Our results suggest that CONSORT adherence within RCTs used as evidence in AAOS Pediatric CPGs is substandard-relying on evidence that, in some cases, is >20 years old. Many of the RCTs cited as supporting evidence have a "high" risk of bias. Altogether, these CPGs may need to be updated or expanded to include more recent evidence relevant to pediatric orthopaedic surgery.
随机对照试验(RCT)为临床实践指南(CPG)所依据的建议提供了证据支持,目的是优化患者护理。在评估作为美国骨科医师学会(AAOS)儿科 CPG 证据使用的 RCT 质量时,科学文献中存在知识空白。我们旨在评估 AAOS 儿科 CPG 推荐背后的 RCT 的报告质量和偏倚风险。
我们找到了所有的 AAOS 儿科 CPG。然后,我们从 CPG 参考部分提取了所有的 RCT。所有纳入的 RCT 均使用 CONSORT 清单和 Cochrane 协作风险偏倚评估工具(RoB 2.0)进行评估。记录描述性统计数据,并使用双变量分析来解释 CONSORT 评分的差异。完成 Mann-Whitney U 检验以比较 2010 年前后发表的 CONSORT 研究。
有 3 项 CPG 和 23 项 RCT 符合纳入标准。平均 CONSORT 依从性为 69.8%(21.6/31)。依从性最低的 CONSORT 项目为 10、23 和 24,而项目 2a、13a 和 18 的依从性最高。

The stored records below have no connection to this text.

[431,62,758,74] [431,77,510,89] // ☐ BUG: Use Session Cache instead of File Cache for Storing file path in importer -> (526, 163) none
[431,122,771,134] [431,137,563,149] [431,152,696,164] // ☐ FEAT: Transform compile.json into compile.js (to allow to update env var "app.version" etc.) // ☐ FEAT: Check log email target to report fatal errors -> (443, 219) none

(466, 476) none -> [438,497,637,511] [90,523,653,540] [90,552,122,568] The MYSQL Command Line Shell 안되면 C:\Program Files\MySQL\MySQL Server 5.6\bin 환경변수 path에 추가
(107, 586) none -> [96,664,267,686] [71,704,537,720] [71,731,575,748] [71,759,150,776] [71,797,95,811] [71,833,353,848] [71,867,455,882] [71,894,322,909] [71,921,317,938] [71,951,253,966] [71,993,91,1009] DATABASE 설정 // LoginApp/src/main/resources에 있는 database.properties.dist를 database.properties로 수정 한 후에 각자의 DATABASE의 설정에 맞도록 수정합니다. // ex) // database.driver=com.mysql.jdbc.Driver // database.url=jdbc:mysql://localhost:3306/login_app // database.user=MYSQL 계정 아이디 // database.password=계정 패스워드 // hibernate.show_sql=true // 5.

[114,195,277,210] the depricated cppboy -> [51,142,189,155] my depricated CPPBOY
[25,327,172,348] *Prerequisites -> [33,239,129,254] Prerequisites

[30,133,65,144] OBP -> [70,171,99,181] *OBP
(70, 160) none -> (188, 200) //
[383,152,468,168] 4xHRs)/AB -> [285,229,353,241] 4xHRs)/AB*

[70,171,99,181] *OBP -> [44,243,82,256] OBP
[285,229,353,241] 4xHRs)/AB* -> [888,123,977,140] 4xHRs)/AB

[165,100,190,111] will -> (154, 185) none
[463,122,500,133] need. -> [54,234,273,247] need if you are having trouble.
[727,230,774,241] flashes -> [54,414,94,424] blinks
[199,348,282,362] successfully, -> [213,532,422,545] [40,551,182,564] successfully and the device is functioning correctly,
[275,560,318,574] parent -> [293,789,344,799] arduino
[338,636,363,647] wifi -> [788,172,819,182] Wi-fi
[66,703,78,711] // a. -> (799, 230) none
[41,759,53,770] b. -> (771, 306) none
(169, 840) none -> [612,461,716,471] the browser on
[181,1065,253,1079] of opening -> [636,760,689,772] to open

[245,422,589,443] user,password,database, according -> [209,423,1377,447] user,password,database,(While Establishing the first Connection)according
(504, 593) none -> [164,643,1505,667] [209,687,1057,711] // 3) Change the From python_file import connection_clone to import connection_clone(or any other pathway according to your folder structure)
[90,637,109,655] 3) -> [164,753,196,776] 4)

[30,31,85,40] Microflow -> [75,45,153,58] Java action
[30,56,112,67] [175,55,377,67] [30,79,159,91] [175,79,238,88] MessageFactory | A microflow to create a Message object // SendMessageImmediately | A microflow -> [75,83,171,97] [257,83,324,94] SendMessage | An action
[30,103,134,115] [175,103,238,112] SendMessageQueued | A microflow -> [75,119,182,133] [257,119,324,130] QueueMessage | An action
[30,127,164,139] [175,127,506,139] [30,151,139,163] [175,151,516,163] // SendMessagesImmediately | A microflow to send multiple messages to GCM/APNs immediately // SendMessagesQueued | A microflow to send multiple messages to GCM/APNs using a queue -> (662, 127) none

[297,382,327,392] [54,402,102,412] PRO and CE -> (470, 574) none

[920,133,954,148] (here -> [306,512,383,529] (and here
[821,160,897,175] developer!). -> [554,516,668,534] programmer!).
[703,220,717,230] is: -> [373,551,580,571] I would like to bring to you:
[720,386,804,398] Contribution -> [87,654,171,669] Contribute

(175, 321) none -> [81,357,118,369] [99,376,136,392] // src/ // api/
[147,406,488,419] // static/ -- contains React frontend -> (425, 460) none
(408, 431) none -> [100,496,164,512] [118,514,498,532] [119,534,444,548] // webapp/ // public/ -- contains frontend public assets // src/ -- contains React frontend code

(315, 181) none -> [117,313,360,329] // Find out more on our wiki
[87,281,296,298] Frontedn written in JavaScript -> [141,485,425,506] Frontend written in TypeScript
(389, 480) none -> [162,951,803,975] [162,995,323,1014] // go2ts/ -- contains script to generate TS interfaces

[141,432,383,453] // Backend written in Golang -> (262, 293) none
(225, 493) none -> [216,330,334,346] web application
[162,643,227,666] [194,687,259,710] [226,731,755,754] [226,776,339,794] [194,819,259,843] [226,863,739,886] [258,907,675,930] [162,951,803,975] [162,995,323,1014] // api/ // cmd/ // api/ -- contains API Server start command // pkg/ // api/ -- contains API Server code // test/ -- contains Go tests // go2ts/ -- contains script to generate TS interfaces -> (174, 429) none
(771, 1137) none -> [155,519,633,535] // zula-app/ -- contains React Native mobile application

10 项 RCT(43.5%,10/23)的偏倚风险为“低”,5 项 RCT(21.7%,5/23)的偏倚风险为“有一定担忧”,8 项 RCT(34.8%,8/23)的偏倚风险为“高”。在双变量回归分析或 Mann-Whitney U 检验中均未发现统计学显著关联。
我们的研究结果表明,AAOS 儿科 CPG 中用作证据的 RCT 的 CONSORT 依从性不达标,依赖的证据在某些情况下已有 20 多年的历史。许多被引用为支持证据的 RCT 存在“高”偏倚风险。总的来说,这些 CPG 可能需要更新或扩展,以纳入与儿科骨科手术相关的最新证据。